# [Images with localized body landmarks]
################

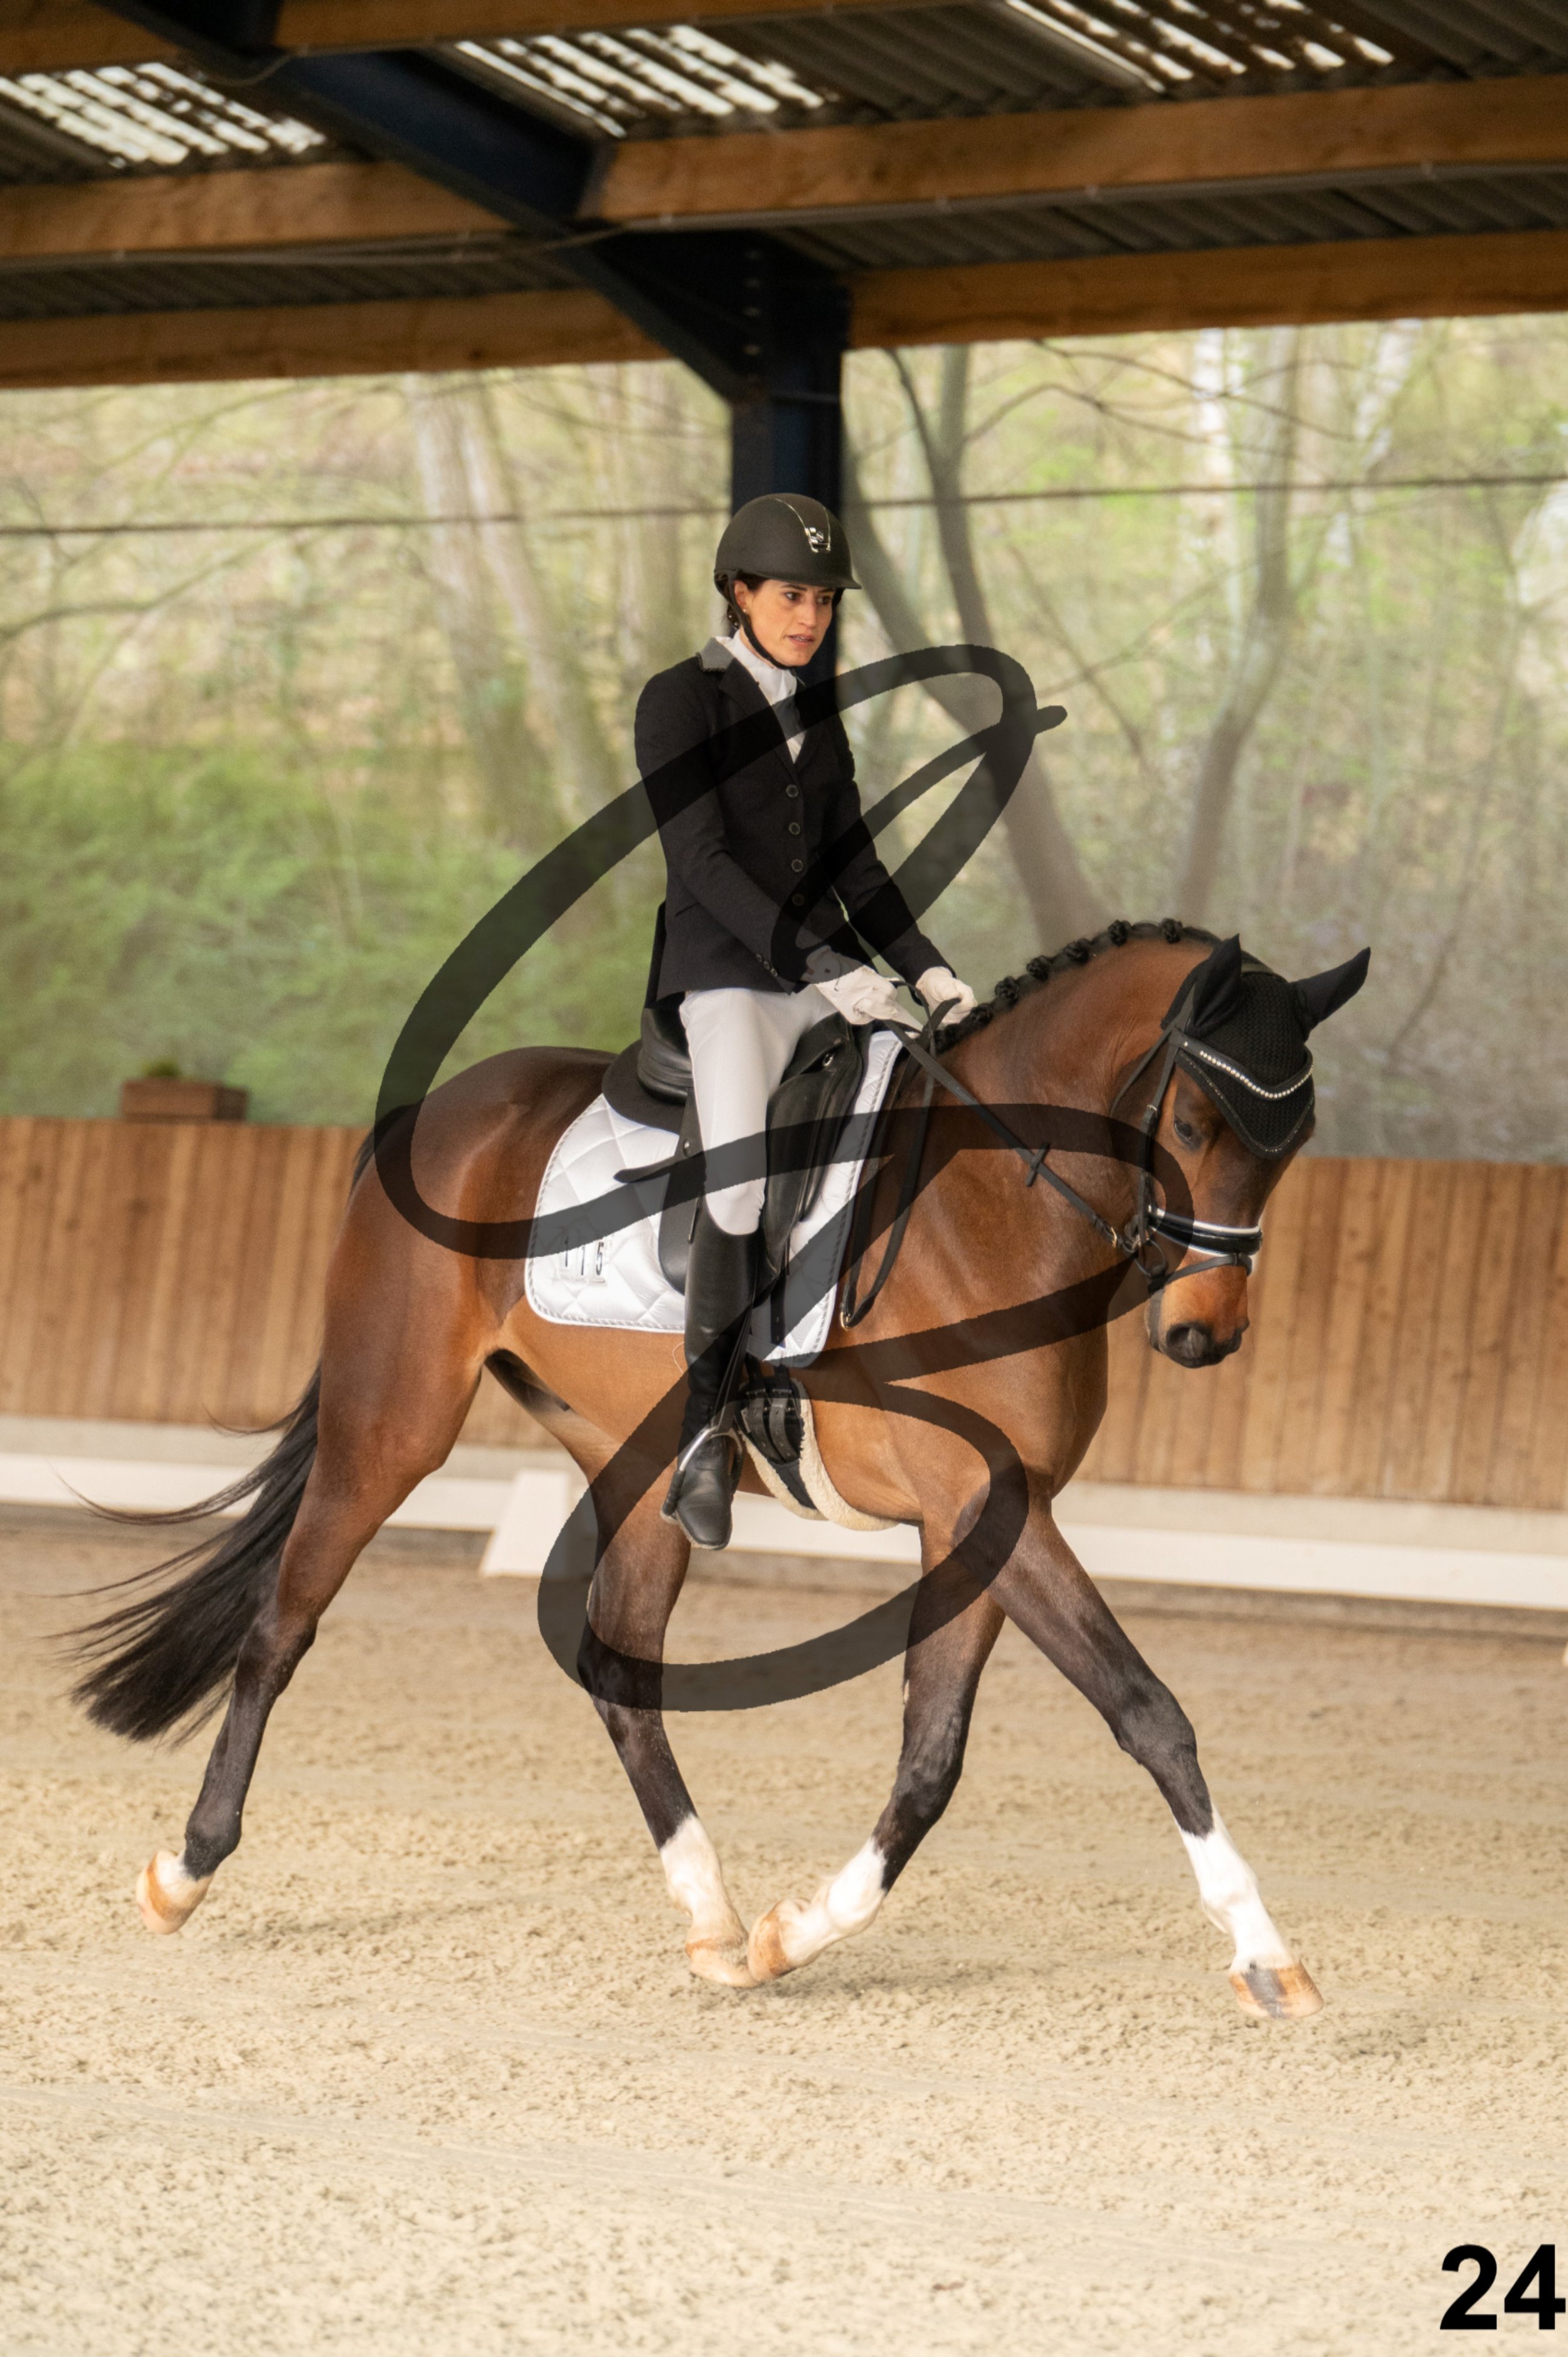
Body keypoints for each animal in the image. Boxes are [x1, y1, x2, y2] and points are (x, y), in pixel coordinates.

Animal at [72, 918, 1361, 2022]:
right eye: (1191, 1127)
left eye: (1292, 1143)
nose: (1203, 1333)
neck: (992, 1201)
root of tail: (440, 1109)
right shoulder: (987, 1504)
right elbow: (1147, 1710)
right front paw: (1267, 1956)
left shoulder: (983, 1518)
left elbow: (931, 1755)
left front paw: (796, 1934)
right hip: (390, 1425)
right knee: (282, 1626)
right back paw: (184, 1870)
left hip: (639, 1472)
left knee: (618, 1666)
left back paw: (716, 1918)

################

# [Directions for this task]
Pull out every line of the records above that contains the word "left".

# [Exercise output]
left eye: (1292, 1143)
left shoulder: (983, 1518)
left elbow: (931, 1755)
left front paw: (796, 1934)
left hip: (639, 1472)
left knee: (618, 1666)
left back paw: (716, 1918)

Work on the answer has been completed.